BÖLÜM 29

40.9K 2.4K 1.1K
                                    

Merhaba, bu sıralar migren sorunu yaşıyorum. Bu yüzden bölüm biraz kısa oldu.

Hatalarım varsa mazur görün. İyi okumalar...


Sevgi, sevdiğine vermek için büyüttüğün bir çiçekti ve o çiçeği açmadan kestiğinde sevginin büyümesine izin vermemiş oluyordun, çiçek büyümeden soluyordu. O çiçeği açtığı zaman kestiğinde kokusu sevgiyle etrafını sararken sevgiye doyamadan soluyordu. Sabırla çiçeğin toprağa tutunmasını, büyümesini ve köklenmesini beklemek gerekiyordu.

İpar elindeki anahtarla kapıyı açarken adamın mavi gözleri zihninden silinmiyordu, Emir'in tebessümünü hatırladığında dudaklarının gerilmesini engelleyemedi. Ayakkabılarını çıkararak içeri girdiğinde ayakkabılarını dolaba koyarken anne ve babasının evde olmadığını anladı, eski tanıdıklardan birileriyle görüştüklerinden emindi.

İpar sessiz adımlarıyla kapısı aralık olan Ferit'in odasına baktı ve abisinin uyuduğun gördüğünde tebessüm ederek kapıyı yavaşça kapattı, ses yaparak rahatsız etmek istemiyordu. Çantasını odasına bırakarak yavaş ama mutlu adımlarla salona ilerlediğinde televizyonun sesini duyarak biraz hızlandı, salondaki kişiye baktığında Agah'ın koltukta uzandığını gördü.

"Abi, evde olduğunu anlamamıştım." derken rahatlamış bir şekilde nefesini verdi ve abisine doğru ilerleyerek Agah'ın uzandığı koltuğun çaprazındaki tekli koltuğa oturdu.

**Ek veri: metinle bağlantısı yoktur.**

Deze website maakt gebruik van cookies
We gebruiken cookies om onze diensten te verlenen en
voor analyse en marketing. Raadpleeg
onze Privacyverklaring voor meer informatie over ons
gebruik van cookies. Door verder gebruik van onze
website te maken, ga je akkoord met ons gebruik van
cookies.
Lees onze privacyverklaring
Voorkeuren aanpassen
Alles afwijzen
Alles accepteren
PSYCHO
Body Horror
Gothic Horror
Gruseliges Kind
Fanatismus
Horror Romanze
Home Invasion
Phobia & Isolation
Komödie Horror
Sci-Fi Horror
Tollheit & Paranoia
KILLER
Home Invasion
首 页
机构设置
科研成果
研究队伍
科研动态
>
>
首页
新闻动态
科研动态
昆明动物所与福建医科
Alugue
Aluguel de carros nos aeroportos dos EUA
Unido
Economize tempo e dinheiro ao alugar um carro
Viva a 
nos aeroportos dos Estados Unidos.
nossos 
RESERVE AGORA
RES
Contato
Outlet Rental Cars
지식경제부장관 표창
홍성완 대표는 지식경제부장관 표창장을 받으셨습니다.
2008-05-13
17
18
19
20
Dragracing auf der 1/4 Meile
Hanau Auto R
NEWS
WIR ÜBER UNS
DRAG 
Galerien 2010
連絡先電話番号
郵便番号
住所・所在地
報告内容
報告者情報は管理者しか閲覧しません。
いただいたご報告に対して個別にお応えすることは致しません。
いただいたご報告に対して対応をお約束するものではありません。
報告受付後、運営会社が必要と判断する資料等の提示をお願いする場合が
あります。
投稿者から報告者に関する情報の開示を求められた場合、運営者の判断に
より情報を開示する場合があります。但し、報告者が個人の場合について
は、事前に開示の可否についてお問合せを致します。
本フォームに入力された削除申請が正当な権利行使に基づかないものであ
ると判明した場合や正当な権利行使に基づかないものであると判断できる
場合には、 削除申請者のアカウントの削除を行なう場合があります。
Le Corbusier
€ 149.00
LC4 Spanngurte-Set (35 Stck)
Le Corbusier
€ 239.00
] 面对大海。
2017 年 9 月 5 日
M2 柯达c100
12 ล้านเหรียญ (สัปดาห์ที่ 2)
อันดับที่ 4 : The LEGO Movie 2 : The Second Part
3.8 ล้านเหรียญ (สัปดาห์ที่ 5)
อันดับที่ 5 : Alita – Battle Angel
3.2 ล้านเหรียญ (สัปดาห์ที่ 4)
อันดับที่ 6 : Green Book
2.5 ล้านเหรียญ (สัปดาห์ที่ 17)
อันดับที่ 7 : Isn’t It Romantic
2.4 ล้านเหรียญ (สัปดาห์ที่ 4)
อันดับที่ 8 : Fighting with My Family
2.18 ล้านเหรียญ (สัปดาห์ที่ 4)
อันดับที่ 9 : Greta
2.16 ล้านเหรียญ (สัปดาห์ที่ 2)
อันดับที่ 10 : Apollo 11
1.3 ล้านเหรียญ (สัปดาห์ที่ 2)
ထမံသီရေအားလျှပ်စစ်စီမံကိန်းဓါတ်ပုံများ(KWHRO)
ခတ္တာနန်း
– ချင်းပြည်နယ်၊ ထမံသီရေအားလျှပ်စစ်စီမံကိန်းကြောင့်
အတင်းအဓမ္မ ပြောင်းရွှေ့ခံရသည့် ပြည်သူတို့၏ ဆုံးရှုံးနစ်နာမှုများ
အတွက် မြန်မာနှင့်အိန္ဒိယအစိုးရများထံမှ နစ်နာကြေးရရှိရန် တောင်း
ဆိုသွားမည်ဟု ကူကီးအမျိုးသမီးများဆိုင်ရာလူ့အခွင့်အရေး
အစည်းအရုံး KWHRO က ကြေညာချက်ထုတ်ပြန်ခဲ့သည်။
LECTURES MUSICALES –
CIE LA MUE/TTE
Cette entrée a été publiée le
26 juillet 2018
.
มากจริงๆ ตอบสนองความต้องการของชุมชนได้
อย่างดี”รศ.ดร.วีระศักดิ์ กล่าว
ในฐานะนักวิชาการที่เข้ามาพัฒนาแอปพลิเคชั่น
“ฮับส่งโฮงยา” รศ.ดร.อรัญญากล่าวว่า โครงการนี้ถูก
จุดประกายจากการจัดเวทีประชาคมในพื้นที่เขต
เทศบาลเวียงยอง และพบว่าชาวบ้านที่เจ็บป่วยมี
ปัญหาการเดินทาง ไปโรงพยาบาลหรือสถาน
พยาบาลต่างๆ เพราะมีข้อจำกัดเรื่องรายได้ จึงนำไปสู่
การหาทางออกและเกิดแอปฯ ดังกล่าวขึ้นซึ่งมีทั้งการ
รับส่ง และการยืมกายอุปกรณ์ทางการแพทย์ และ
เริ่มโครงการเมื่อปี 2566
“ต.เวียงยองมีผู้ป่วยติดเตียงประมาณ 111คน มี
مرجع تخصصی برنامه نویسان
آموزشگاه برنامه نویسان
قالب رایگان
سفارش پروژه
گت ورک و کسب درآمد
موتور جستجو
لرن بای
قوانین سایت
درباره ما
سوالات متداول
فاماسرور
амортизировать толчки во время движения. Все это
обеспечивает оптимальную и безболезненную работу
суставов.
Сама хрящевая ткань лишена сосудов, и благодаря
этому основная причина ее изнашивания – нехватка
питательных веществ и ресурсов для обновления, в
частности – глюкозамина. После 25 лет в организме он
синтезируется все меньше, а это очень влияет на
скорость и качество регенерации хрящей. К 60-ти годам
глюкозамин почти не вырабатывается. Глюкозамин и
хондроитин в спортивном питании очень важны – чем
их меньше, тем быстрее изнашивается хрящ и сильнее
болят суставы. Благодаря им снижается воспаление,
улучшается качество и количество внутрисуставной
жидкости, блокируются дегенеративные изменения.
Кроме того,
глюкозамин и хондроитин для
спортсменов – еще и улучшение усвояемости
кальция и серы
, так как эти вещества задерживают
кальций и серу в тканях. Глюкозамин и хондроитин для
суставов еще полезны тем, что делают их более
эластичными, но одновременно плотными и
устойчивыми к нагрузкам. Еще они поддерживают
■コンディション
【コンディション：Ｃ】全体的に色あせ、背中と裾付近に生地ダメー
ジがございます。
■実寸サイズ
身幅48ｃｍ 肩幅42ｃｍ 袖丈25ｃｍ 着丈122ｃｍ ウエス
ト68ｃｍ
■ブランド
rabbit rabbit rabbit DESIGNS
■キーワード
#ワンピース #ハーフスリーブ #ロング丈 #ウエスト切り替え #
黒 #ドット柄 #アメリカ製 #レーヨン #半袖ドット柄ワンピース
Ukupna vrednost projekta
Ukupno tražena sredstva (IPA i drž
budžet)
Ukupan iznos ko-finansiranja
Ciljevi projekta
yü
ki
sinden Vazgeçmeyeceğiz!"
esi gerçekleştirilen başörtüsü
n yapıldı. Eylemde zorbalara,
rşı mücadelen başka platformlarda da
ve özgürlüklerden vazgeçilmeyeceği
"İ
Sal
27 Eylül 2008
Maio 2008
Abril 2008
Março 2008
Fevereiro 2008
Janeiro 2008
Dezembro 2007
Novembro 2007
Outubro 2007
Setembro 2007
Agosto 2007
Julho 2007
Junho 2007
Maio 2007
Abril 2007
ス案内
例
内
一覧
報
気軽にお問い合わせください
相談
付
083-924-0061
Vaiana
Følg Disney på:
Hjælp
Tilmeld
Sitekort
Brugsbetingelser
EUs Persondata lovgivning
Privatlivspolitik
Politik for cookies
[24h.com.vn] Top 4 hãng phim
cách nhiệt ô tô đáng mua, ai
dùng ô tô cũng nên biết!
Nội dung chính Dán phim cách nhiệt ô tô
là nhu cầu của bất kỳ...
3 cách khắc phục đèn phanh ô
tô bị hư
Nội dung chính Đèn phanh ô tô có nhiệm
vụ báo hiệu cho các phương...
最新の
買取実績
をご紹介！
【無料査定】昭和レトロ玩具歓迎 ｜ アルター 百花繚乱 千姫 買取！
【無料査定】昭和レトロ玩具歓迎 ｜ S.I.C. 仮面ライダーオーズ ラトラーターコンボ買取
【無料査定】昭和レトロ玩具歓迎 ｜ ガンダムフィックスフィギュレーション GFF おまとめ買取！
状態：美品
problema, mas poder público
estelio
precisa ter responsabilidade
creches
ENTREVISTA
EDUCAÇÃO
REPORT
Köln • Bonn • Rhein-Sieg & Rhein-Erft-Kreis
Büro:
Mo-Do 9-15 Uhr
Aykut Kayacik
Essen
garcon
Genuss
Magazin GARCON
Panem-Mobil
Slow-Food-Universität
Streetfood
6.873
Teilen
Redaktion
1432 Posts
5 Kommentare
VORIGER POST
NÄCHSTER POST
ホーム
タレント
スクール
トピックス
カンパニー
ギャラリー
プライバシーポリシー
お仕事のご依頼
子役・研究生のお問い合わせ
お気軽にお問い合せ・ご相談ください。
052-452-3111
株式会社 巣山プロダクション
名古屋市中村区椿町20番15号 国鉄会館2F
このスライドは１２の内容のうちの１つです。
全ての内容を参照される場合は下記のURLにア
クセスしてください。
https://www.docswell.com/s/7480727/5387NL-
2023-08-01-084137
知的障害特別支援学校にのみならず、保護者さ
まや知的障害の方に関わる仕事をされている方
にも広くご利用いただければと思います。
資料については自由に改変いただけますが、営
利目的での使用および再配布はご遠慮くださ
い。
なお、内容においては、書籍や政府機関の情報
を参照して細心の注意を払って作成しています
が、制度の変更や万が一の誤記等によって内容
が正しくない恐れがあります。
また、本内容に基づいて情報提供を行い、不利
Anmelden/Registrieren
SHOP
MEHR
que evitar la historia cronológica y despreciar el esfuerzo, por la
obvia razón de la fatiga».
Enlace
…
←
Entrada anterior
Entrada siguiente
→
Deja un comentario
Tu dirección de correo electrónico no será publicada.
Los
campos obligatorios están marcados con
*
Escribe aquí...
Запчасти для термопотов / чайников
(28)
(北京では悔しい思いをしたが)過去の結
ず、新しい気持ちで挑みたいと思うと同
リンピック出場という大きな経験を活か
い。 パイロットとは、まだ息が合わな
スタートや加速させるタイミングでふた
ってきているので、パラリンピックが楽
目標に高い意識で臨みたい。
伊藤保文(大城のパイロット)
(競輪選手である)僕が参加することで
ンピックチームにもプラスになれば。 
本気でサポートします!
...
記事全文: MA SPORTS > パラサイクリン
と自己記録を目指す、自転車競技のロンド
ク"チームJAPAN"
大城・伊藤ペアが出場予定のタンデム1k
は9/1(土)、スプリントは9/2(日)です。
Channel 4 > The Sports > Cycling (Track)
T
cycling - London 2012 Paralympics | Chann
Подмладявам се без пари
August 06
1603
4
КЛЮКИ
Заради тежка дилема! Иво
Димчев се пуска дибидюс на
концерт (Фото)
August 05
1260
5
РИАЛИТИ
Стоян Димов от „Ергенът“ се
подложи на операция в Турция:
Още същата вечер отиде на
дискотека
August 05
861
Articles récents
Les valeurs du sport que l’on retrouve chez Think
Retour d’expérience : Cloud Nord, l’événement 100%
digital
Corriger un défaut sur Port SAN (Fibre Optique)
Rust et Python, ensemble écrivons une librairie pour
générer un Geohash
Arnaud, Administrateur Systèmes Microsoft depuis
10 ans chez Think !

"Ben evde olmadığını hemen anladım." diyen abisine gözlerini devirerek karşılık verdi, Agah'ın sert görüntüsünün altında fazla endişeli bir adam vardı ve bu adam İpar'ın iyiliği için endişelendiğinden evden çıktığında haberi olsun istiyordu. "Devirme gözlerini bana. Gel hadi böyle."

İpar ayağı kalkarak Agah'ın yanına gittiğinde adamın başının altındaki yastıkları ileri doğru atmasını kıstığı gözleriyle izledi ve abisinin gözleriyle koltuğu göstermesiyle gülümseyerek oturdu. Agah da kardeşinin dizlerine yattığında gülümsedi.

"Sen niye uyumadın?" diye sordu İpar abisinin saçlarını elleriyle tararken. Siyah saçları Agah'ın hiç sevmediğini bilmesine rağmen sağa doğru yatırırken dudaklarındaki hınzır tebessümü gizlemeye çalışıyordu, sağa taradığı saçlar dikilerek eski halini aldığında kıkırdadı, artık saçları sola taranmaya alışmıştı.

"Uyku tutmadı ama biraz daha devam edersen uyurum." dediğinde Agah gözlerini televizyondan çekerek İpar'a baktı ve kardeşinin gözlerinde gördüğü parlaklığın sebebini anlamazken koyu kahverengi gözleri kısıldı. "Sen nereden böyle?"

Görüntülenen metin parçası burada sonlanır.